Recommendations for oral contrast volume and spasmolytic/gadolinium dose are based on weight. There are no specific recommendations as to the use of hydroUS in the paediatric patient as practice is not well developed. If oral contrast is given prior to US, it would seem sensible to follow the recommendations for MRE in the paediatric population.

Limitations

The modified Delphi process utilised in this document is well established, although for the second face to face meeting, not all committee members could attend, with contributions made electronically. However a representative from each working group was present and all committee members subsequently scored their agreement with each modified statement produced. Wherever possible, recommendations were based on the detailed literature review. However, in many areas there was no available evidence, so recommendations were made based on the combined expert opinion of the panel. This will be influenced by the experience and knowledge of the panel members. To mitigate against potential bias, committee members were selected based on publication record and geographical location, and it was ensured that there was experience in all modalities under consideration across the consensus group. Discussions were moderated by the committee chair who was independent of the working groups within the committee members. Finally, these recommendations are relevant at the time of the consensus process (2015/16). The literature in this field is rapidly expanding, and it is anticipated revised guidelines will be required in the future.

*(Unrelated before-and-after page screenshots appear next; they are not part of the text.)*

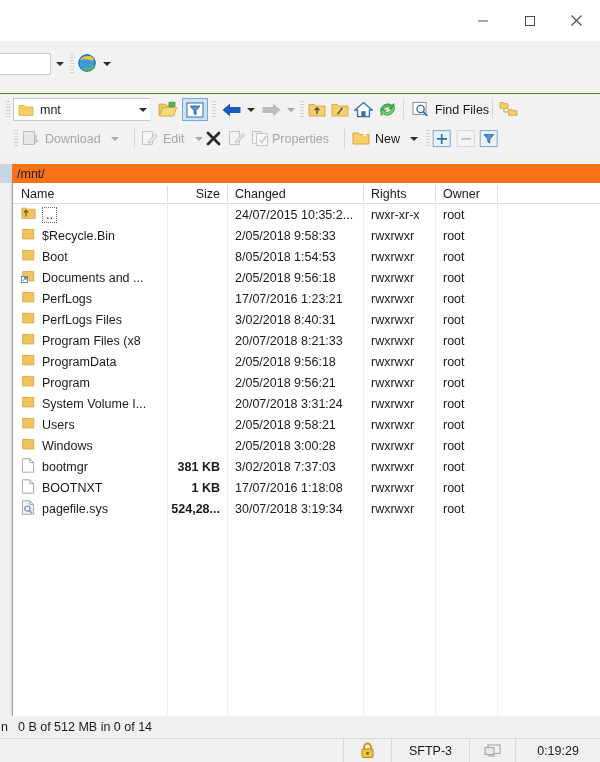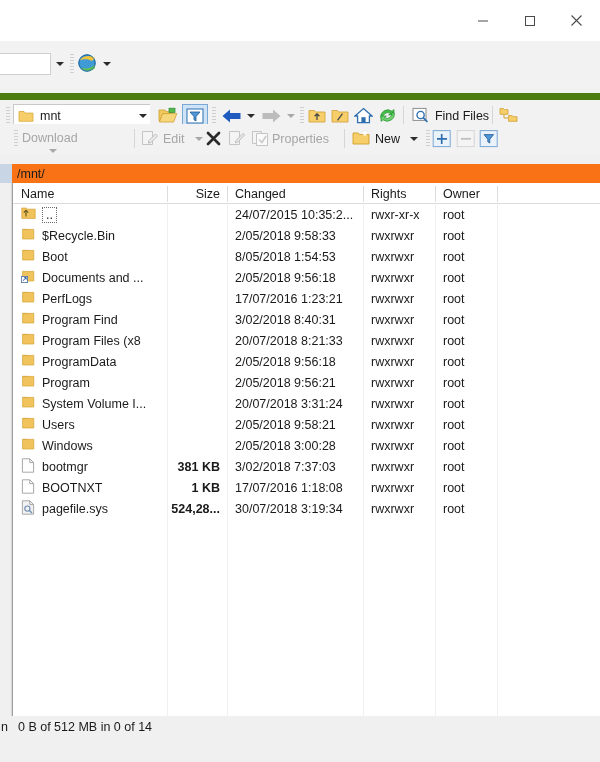--- a/index.html
+++ b/index.html
@@ -62,21 +62,21 @@
     width: 0; height: 0;
     border-left: 4px solid transparent; border-right: 4px solid transparent;
     border-top: 4px solid #2b2b2b;
   }
   .caret-dn.dis { border-top-color: #a8a8a8; }
 
   
   .tb1 {
     position: absolute; left: 0; top: 93px; width: 600px; height: 31px;
     background: #f2f2f2;
-    border-top: 7px solid #4d7c0f;
+    border-top: 1px solid #4d7c0f;
   }
   .pathbox {
     position: absolute; left: 13px; top: 4px; width: 137px; height: 23px;
     background: #ffffff; border: 1px solid #c9c9c9;
     display: flex; align-items: center; padding-left: 4px;
   }
   .pathbox .fld { width: 16px; height: 14px; flex: none; margin-right: 6px; }
   .pathbox .txt { font-size: 12.5px; color: #1a1a1a; }
   .pathbox-arrow {
     position: absolute; left: 136px; top: 5px; width: 14px; height: 21px;
@@ -334,21 +334,21 @@
       <svg width="19" height="17" viewBox="0 0 19 17">
         <path d="M1 1.6h3.6l0.9 1.1H9v4.6H1z" fill="#f7cf6a" stroke="#cf9e2e" stroke-width="0.8"></path>
         <path d="M9.6 8.6h3.6l0.9 1.1H18v4.6h-8.4z" fill="#f7cf6a" stroke="#cf9e2e" stroke-width="0.8"></path>
         <path d="M5 7.6v3.4h4" fill="none" stroke="#cf9e2e" stroke-width="1"></path>
       </svg>
     </div>
   </div>
 
   <div class="tb2">
     <div class="gripper" style="left:14px; top:6px; height:17px;"></div>
-    <div class="tb2btn" style="left:22px;flex-direction:column;">
+    <div class="tb2btn" style="left:22px;">
       <svg width="19" height="18" viewBox="0 0 19 18">
         <rect x="1.5" y="1.5" width="11" height="13" fill="#e8e8e8" stroke="#bdbdbd" stroke-width="1"></rect>
         <path d="M14 5v6M14 12.6 11.6 10M14 12.6 16.4 10" stroke="#bdbdbd" stroke-width="1.4" fill="none"></path>
       </svg>
       <span class="tb2lbl">Download</span>
       <span class="caret-dn dis" style="margin-left:6px;"></span>
     </div>
     <div class="tbsep" style="left:134px; top:5px; height:19px;"></div>
     <div class="tb2btn" style="left:141px;">
       <svg width="18" height="17" viewBox="0 0 18 17">
@@ -500,21 +500,21 @@
           <div class="cell l c-chg">17/07/2016 1:23:21</div>
           <div class="cell l c-rgt">rwxrwxr</div>
           <div class="cell l c-own">root</div>
         </div>
         <div class="row">
           <div class="cell l c-name">
             <span class="nameicon"><svg width="15" height="14" viewBox="0 0 15 14">
                 <path d="M1.6 2.4h11.2v9.6H1.6z" fill="#f0c35c" stroke="#d4a332" stroke-width="0.7"></path>
                 <path d="M1.6 2.4h4.2l0.9 1.1" fill="none" stroke="#d4a332" stroke-width="0.7"></path>
               </svg></span>
-            <span>Program Find</span>
+            <span>PerfLogs Files</span>
           </div>
           <div class="cell r c-size"></div>
           <div class="cell l c-chg">3/02/2018 8:40:31</div>
           <div class="cell l c-rgt">rwxrwxr</div>
           <div class="cell l c-own">root</div>
         </div>
         <div class="row">
           <div class="cell l c-name">
             <span class="nameicon"><svg width="15" height="14" viewBox="0 0 15 14">
                 <path d="M1.6 2.4h11.2v9.6H1.6z" fill="#f0c35c" stroke="#d4a332" stroke-width="0.7"></path>
@@ -634,14 +634,33 @@
           <div class="cell l c-own">root</div>
         </div>
       </div>
   </div>
 
   <div class="statline">
     <span class="lead">n</span>
     <span class="main">0 B of 512 MB in 0 of 14</span>
   </div>
 
+  <div class="statbar">
+    <div class="sb-fill"></div>
+    <div class="sb-cell sb-lock">
+      <svg width="15" height="17" viewBox="0 0 15 17">
+        <path d="M4 7V5a3.5 3.5 0 0 1 7 0v2" fill="none" stroke="#c8921a" stroke-width="1.8"></path>
+        <rect x="2" y="7" width="11" height="8.4" rx="1" fill="#efc544" stroke="#b8860f" stroke-width="1"></rect>
+        <circle cx="7.5" cy="11.2" r="1.5" fill="#8a6608"></circle>
+      </svg>
+    </div>
+    <div class="sb-cell sb-proto">SFTP-3</div>
+    <div class="sb-cell sb-mon">
+      <svg width="17" height="16" viewBox="0 0 17 16">
+        <rect x="4" y="2" width="12" height="8.4" fill="#f2f2f2" stroke="#9e9e9e" stroke-width="1"></rect>
+        <rect x="1" y="4.6" width="9" height="7" fill="#e6e6e6" stroke="#9e9e9e" stroke-width="1"></rect>
+        <path d="M4 13h7" stroke="#9e9e9e" stroke-width="1"></path>
+      </svg>
+    </div>
+    <div class="sb-cell sb-time">0:19:29</div>
+  </div>
 
 </div>
 
 </body></html>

In summary, a modified Delphi approach was successfully utilised to produce set of guidelines to help inform current best clinical practice in cross-sectional small bowel and colonic imaging. For only a small number of topics could an agreed consensus statement not be produced by the committee. Whilst there is a clearly a convergence in the literature as to basic techniques, for many specific questions there is no clear evidence base and statements were based on expert opinion, with an emphasis on clinical practicability. Based on the findings of the committee, particular topics can be viewed as research priorities given their potential impact on clinical practice. Examples include the role of DWI and motility imaging as part of MRI protocols, and more detailed guidance on i.v. gadolinium contrast administration given the generally young age of the imaged patient population, frequent repeat imaging and increasing evidence of possible neuronal retention of gadolinium for some contrast agent classes [95]. The clinical utility of micro-bubble contrast agents in small bowel US requires further clarity together with the impact of further advances in dose reduction techniques during CT examinations.